Ok, y'all. This data set is pretty straight forward. You have two days of class time to work on it as we have no class on Friday. In addition, you can work on it Friday on your own time.
This data set is due to me Friday, March 15th by midnight.
Every person in your group should be able to explain the math, the code AND the reasoning behind each question.
I may give you a quiz Monday on one of these questions or one very similar, so be able to answer the pieces.
Question One.
Attached is a data set called NAEP. There are four columns of data:
State--the state abbreviation.
NAEP_score--score on the NAEP score for fourth graders. The score is a mean, out of 500
percent_proficient--the percent of students deemed capable of solving real world problems.
free_lunch==percent of students eligible for free lunch at school
1) Investigate the correlation between NAEP_score and percent_proficient.
a) Find a line of best fit, correlation, and any other numbers that are beneficial to us for this problem.
b) Make a graph, label it properly, and include your line of best fit.
c) Write a few sentences describing the correlation between the two variables and decide if it makes sense.
2) Investigate the correlation between free_lunch and percent_proficient
a) Find a line of best fit, correlation, and any other numbers that are beneficial to us for this problem.
b) Make a graph, label it properly, and include your line of best fit.

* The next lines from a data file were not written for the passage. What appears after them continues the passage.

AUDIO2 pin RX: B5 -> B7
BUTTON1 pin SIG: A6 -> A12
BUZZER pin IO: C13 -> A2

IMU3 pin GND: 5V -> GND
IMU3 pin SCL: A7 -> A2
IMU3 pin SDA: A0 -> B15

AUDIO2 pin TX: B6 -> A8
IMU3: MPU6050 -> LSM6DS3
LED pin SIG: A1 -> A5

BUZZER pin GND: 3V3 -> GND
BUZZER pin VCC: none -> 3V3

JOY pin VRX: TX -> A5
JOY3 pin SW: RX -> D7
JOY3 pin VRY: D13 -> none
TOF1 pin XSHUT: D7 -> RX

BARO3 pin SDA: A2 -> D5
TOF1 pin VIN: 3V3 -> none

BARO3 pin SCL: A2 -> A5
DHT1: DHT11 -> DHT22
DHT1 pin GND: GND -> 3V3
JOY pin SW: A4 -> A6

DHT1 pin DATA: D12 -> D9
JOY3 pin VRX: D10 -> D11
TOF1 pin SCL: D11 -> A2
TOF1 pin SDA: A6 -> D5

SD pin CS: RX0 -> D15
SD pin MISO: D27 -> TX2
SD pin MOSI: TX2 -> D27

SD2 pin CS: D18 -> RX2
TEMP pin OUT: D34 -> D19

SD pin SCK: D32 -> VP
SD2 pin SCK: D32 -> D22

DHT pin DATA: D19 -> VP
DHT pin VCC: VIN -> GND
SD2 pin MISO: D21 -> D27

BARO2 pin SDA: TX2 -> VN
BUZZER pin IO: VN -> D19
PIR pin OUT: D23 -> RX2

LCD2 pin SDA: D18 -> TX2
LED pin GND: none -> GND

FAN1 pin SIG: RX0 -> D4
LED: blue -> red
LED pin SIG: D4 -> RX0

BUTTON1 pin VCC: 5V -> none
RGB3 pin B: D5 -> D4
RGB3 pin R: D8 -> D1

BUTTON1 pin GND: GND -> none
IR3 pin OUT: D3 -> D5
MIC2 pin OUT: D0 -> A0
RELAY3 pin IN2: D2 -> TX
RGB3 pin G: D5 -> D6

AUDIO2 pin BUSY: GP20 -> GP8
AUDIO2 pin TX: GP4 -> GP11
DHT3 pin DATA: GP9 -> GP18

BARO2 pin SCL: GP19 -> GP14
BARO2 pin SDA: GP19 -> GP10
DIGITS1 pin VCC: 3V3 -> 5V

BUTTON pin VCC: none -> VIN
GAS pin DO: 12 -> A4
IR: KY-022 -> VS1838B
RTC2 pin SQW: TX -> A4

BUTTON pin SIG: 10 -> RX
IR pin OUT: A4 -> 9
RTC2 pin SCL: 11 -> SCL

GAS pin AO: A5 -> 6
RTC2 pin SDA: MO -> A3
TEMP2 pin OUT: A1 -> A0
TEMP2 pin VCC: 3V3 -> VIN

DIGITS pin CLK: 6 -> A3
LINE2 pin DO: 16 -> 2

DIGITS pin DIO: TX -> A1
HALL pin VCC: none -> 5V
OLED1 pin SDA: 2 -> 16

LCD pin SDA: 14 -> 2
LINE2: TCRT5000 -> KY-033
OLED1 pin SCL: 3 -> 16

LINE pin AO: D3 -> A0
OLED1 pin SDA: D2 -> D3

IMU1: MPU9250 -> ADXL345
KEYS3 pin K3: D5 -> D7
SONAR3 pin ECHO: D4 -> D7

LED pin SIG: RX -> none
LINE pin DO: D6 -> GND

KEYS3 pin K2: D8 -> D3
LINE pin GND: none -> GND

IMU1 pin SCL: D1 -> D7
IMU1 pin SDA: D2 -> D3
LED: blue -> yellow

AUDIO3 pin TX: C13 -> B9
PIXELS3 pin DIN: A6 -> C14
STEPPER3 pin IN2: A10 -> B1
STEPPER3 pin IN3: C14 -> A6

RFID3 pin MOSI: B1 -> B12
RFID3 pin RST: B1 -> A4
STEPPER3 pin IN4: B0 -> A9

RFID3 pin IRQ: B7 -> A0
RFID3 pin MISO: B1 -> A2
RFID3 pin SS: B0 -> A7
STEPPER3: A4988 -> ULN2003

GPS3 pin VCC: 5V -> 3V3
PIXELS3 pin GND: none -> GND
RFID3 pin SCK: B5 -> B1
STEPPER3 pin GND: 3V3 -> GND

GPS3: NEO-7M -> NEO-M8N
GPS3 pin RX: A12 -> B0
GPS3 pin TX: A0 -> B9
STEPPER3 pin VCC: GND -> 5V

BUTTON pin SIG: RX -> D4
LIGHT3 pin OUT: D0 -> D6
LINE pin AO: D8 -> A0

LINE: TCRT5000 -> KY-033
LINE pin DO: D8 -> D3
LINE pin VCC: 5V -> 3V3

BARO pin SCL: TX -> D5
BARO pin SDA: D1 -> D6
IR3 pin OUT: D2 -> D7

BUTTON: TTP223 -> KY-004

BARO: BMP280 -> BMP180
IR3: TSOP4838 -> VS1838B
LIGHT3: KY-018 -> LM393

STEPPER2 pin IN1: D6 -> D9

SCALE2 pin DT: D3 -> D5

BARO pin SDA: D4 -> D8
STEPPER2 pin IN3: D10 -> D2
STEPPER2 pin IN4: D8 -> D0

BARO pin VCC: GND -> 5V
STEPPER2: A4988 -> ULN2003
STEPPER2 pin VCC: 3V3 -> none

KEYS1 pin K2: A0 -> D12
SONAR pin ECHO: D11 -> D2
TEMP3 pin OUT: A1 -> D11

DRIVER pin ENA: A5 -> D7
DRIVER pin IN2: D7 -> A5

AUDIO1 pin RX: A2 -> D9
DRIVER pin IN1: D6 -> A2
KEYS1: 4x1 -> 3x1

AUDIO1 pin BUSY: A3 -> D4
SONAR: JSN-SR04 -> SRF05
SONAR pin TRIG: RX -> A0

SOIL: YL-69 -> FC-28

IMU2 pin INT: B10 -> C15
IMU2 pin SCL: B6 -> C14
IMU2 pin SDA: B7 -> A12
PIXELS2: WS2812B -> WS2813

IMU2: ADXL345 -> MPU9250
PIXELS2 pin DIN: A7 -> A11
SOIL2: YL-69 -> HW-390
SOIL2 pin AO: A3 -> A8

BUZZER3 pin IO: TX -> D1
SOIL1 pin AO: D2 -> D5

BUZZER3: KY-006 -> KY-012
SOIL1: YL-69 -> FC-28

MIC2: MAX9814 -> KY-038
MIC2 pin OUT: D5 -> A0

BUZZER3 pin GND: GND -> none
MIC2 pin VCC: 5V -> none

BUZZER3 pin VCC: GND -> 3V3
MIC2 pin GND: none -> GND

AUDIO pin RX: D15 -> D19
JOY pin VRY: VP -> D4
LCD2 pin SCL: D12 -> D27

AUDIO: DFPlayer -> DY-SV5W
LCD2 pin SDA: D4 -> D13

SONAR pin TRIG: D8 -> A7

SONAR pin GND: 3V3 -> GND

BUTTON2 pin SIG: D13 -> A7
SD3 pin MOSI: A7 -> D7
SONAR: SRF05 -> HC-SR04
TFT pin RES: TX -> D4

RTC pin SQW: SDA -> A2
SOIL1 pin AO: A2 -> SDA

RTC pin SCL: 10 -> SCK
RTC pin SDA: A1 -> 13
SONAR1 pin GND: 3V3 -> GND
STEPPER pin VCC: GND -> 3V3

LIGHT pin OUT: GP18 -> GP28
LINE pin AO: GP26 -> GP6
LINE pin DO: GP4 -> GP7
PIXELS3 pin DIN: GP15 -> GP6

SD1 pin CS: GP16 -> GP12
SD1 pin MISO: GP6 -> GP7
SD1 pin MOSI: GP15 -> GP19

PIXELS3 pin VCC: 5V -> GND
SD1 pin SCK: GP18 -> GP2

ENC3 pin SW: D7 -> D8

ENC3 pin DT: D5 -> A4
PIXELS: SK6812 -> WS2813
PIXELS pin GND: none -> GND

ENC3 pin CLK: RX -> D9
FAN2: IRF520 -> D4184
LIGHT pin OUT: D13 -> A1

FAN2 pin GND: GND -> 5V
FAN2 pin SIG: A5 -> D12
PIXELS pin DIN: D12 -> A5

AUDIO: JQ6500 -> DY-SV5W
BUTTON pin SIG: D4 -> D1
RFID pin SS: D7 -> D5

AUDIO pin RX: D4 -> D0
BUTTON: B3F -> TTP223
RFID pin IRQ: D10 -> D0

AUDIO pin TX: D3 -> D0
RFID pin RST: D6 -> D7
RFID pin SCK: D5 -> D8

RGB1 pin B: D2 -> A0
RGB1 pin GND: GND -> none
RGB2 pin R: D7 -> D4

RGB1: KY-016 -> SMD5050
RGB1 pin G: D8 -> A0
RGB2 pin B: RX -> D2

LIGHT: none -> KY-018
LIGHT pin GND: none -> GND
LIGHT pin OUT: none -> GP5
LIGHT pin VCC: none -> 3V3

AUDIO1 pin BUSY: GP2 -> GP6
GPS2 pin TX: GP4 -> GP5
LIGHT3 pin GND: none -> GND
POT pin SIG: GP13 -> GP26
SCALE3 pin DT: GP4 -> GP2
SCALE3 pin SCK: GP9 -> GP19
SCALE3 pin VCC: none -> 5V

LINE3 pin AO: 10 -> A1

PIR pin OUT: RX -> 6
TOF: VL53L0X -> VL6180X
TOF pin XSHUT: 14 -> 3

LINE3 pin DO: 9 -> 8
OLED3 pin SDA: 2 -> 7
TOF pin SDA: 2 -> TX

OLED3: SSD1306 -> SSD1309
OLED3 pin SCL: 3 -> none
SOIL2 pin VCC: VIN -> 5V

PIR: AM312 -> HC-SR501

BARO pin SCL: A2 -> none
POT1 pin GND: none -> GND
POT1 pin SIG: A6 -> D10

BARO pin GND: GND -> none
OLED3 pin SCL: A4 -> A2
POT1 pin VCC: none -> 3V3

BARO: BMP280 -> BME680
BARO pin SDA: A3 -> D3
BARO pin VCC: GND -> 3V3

c) There are three states towards on the graph that appear to be possible outliers in the data at the far right, all with free lunch percentages over 60%. Make a graph that shows those points as red dots. On the same graph, color any other possible influential points light blue.
3) How many states have a NAEP_score over 240? DO NOT COUNT. Use r code to find the answer.
* as a hint, once you have created a new list with all the values over 240 (say you call it something creative like over.240), you can use this function:
length(over.240$NAEP_score)
to get an answer.
Question Two: Heavy Info.
Get the list of mammals from me. It gives their weight in kg and the average lifespan.
1) Create an appropriate graph and model for this graph, showing getting the best correlation you can. Be sure to explain any translations or changes you've made to the graph and the reasons for it. AS A CAUTION--try using logarithms on your x axis as well as on your y axis.
a) What does your correlation tell you about the information?
b) Are there any points on this graph you would consider removing?
2) Answer these questions:
a) what is the residual given by the point for dogs?
b) what point has the largest residual?
c) humans have an average weight of 65 kg. What does our least squares line predict our average life span to be?
d) human average life span is actually 67.2 Based on that, how much does our least squares line predict that we weigh? If you are unfamiliar with kg, convert to pounds.
e) Take the data from the beginning, and add a point fo humans (65, 67.2). Re-create a plot and a new line of best fit. Compare these and comment on what the outlier does to the data.
f) Hypothesize why the human point might be such an outlier s compared to the values of the other mammals. there is no right answer here, but make sure you are convinced of your answer and that you can convince me.
3) From your book, page 248, question 19.